• _ACTION ITEM_
Every record that follows must be duplicated exactly, with images left out.

• _SUPPLIED MATERIAL_

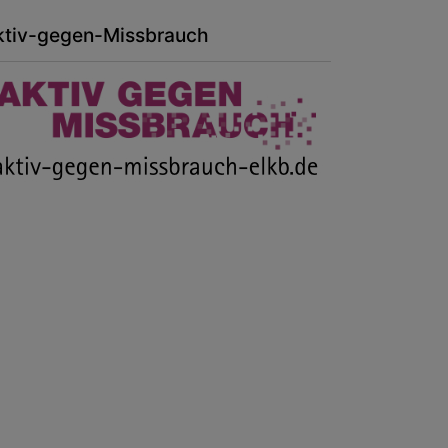
ktiv-gegen-Missbrauch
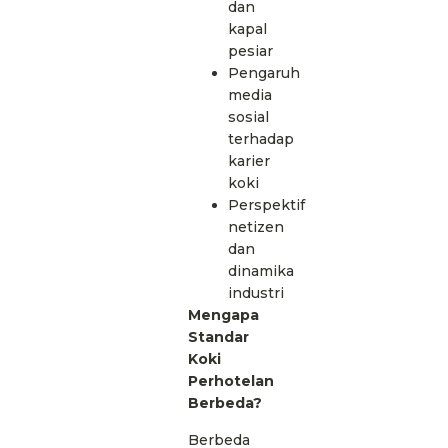
dan
kapal
pesiar
Pengaruh
media
sosial
terhadap
karier
koki
Perspektif
netizen
dan
dinamika
industri
Mengapa
Standar
Koki
Perhotelan
Berbeda?
Berbeda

• _ANSWER SECTION_
ktiv-gegen-Missbrauch
dan
kapal
pesiar
Pengaruh
media
sosial
terhadap
karier
koki
Perspektif
netizen
dan
dinamika
industri
Mengapa
Standar
Koki
Perhotelan
Berbeda?
Berbeda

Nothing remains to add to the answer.